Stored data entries

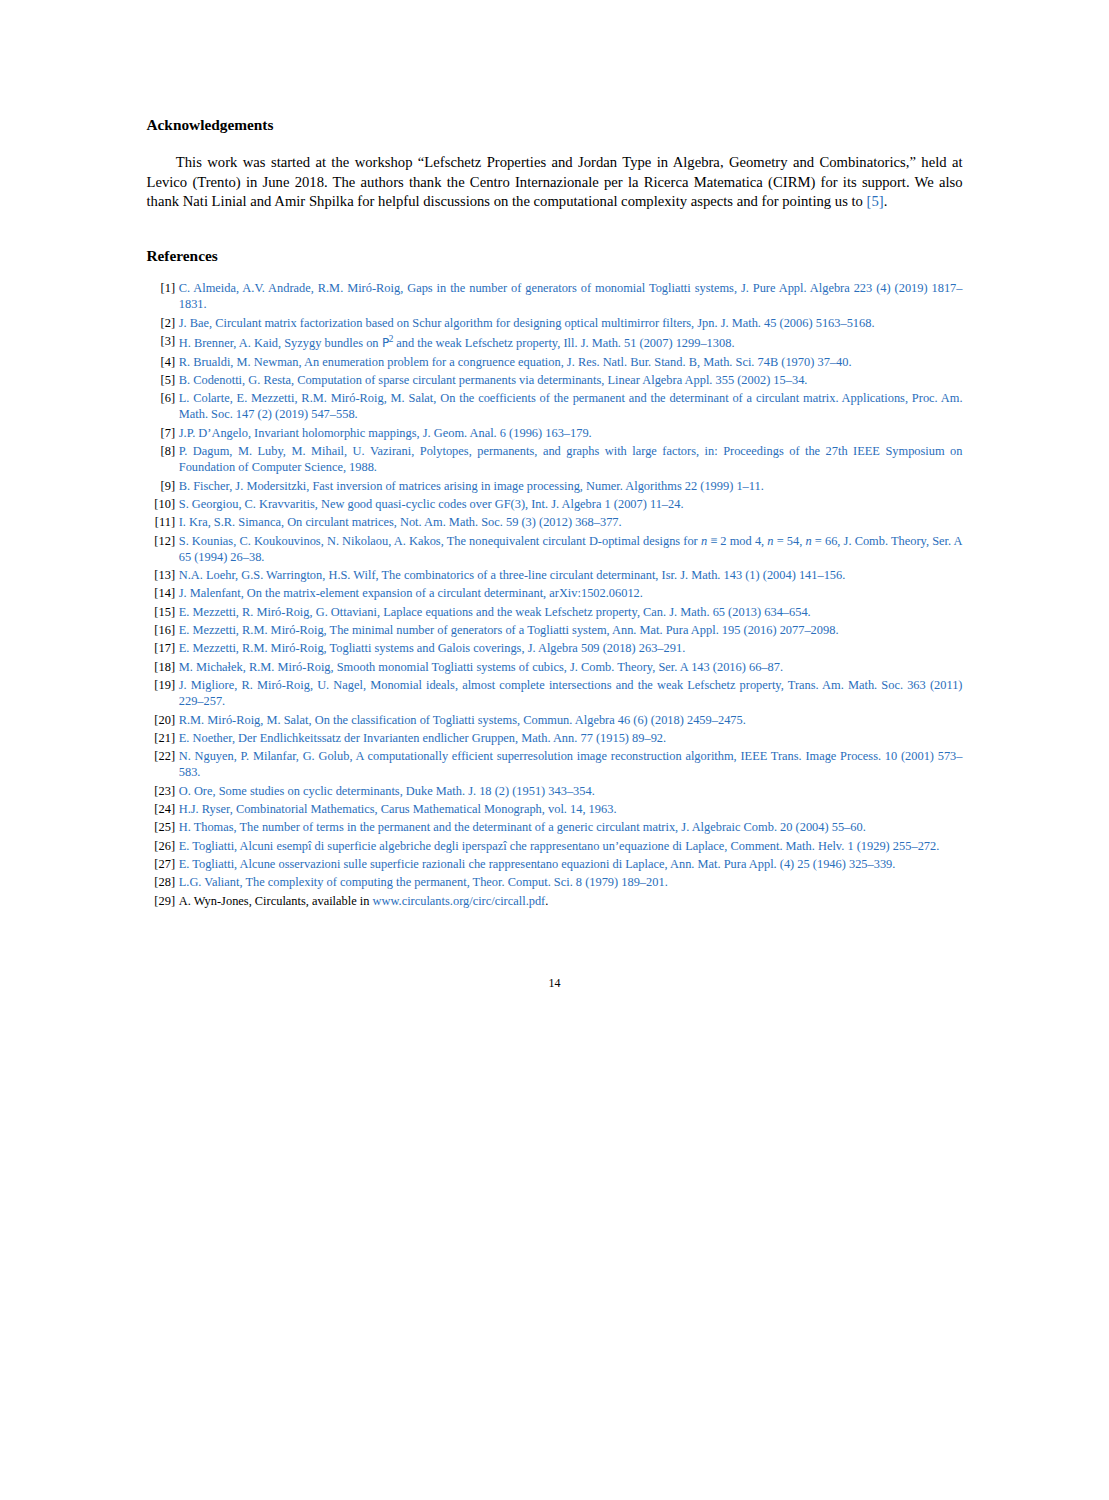Acknowledgements
This work was started at the workshop “Lefschetz Properties and Jordan Type in Algebra, Geometry and Combinatorics,” held at Levico (Trento) in June 2018. The authors thank the Centro Internazionale per la Ricerca Matematica (CIRM) for its support. We also thank Nati Linial and Amir Shpilka for helpful discussions on the computational complexity aspects and for pointing us to [5].
References
[1] C. Almeida, A.V. Andrade, R.M. Miró-Roig, Gaps in the number of generators of monomial Togliatti systems, J. Pure Appl. Algebra 223 (4) (2019) 1817–1831.
[2] J. Bae, Circulant matrix factorization based on Schur algorithm for designing optical multimirror filters, Jpn. J. Math. 45 (2006) 5163–5168.
[3] H. Brenner, A. Kaid, Syzygy bundles on 𝖯2 and the weak Lefschetz property, Ill. J. Math. 51 (2007) 1299–1308.
[4] R. Brualdi, M. Newman, An enumeration problem for a congruence equation, J. Res. Natl. Bur. Stand. B, Math. Sci. 74B (1970) 37–40.
[5] B. Codenotti, G. Resta, Computation of sparse circulant permanents via determinants, Linear Algebra Appl. 355 (2002) 15–34.
[6] L. Colarte, E. Mezzetti, R.M. Miró-Roig, M. Salat, On the coefficients of the permanent and the determinant of a circulant matrix. Applications, Proc. Am. Math. Soc. 147 (2) (2019) 547–558.
[7] J.P. D’Angelo, Invariant holomorphic mappings, J. Geom. Anal. 6 (1996) 163–179.
[8] P. Dagum, M. Luby, M. Mihail, U. Vazirani, Polytopes, permanents, and graphs with large factors, in: Proceedings of the 27th IEEE Symposium on Foundation of Computer Science, 1988.
[9] B. Fischer, J. Modersitzki, Fast inversion of matrices arising in image processing, Numer. Algorithms 22 (1999) 1–11.
[10] S. Georgiou, C. Kravvaritis, New good quasi-cyclic codes over GF(3), Int. J. Algebra 1 (2007) 11–24.
[11] I. Kra, S.R. Simanca, On circulant matrices, Not. Am. Math. Soc. 59 (3) (2012) 368–377.
[12] S. Kounias, C. Koukouvinos, N. Nikolaou, A. Kakos, The nonequivalent circulant D-optimal designs for n ≡ 2 mod 4, n = 54, n = 66, J. Comb. Theory, Ser. A 65 (1994) 26–38.
[13] N.A. Loehr, G.S. Warrington, H.S. Wilf, The combinatorics of a three-line circulant determinant, Isr. J. Math. 143 (1) (2004) 141–156.
[14] J. Malenfant, On the matrix-element expansion of a circulant determinant, arXiv:1502.06012.
[15] E. Mezzetti, R. Miró-Roig, G. Ottaviani, Laplace equations and the weak Lefschetz property, Can. J. Math. 65 (2013) 634–654.
[16] E. Mezzetti, R.M. Miró-Roig, The minimal number of generators of a Togliatti system, Ann. Mat. Pura Appl. 195 (2016) 2077–2098.
[17] E. Mezzetti, R.M. Miró-Roig, Togliatti systems and Galois coverings, J. Algebra 509 (2018) 263–291.
[18] M. Michałek, R.M. Miró-Roig, Smooth monomial Togliatti systems of cubics, J. Comb. Theory, Ser. A 143 (2016) 66–87.
[19] J. Migliore, R. Miró-Roig, U. Nagel, Monomial ideals, almost complete intersections and the weak Lefschetz property, Trans. Am. Math. Soc. 363 (2011) 229–257.
[20] R.M. Miró-Roig, M. Salat, On the classification of Togliatti systems, Commun. Algebra 46 (6) (2018) 2459–2475.
[21] E. Noether, Der Endlichkeitssatz der Invarianten endlicher Gruppen, Math. Ann. 77 (1915) 89–92.
[22] N. Nguyen, P. Milanfar, G. Golub, A computationally efficient superresolution image reconstruction algorithm, IEEE Trans. Image Process. 10 (2001) 573–583.
[23] O. Ore, Some studies on cyclic determinants, Duke Math. J. 18 (2) (1951) 343–354.
[24] H.J. Ryser, Combinatorial Mathematics, Carus Mathematical Monograph, vol. 14, 1963.
[25] H. Thomas, The number of terms in the permanent and the determinant of a generic circulant matrix, J. Algebraic Comb. 20 (2004) 55–60.
[26] E. Togliatti, Alcuni esempî di superficie algebriche degli iperspazî che rappresentano un’equazione di Laplace, Comment. Math. Helv. 1 (1929) 255–272.
[27] E. Togliatti, Alcune osservazioni sulle superficie razionali che rappresentano equazioni di Laplace, Ann. Mat. Pura Appl. (4) 25 (1946) 325–339.
[28] L.G. Valiant, The complexity of computing the permanent, Theor. Comput. Sci. 8 (1979) 189–201.
[29] A. Wyn-Jones, Circulants, available in www.circulants.org/circ/circall.pdf.
14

= What is being asked =
For this task, write out exactly the lines of the entries above, starting at the line with "[16] E. Mezzetti, R.M." and ending at the line with "[20] R.M. Miró-Roig, M.", both included, and no others.

= Task solution =
[16] E. Mezzetti, R.M. Miró-Roig, The minimal number of generators of a Togliatti system, Ann. Mat. Pura Appl. 195 (2016) 2077–2098.
[17] E. Mezzetti, R.M. Miró-Roig, Togliatti systems and Galois coverings, J. Algebra 509 (2018) 263–291.
[18] M. Michałek, R.M. Miró-Roig, Smooth monomial Togliatti systems of cubics, J. Comb. Theory, Ser. A 143 (2016) 66–87.
[19] J. Migliore, R. Miró-Roig, U. Nagel, Monomial ideals, almost complete intersections and the weak Lefschetz property, Trans. Am. Math. Soc. 363 (2011) 229–257.
[20] R.M. Miró-Roig, M. Salat, On the classification of Togliatti systems, Commun. Algebra 46 (6) (2018) 2459–2475.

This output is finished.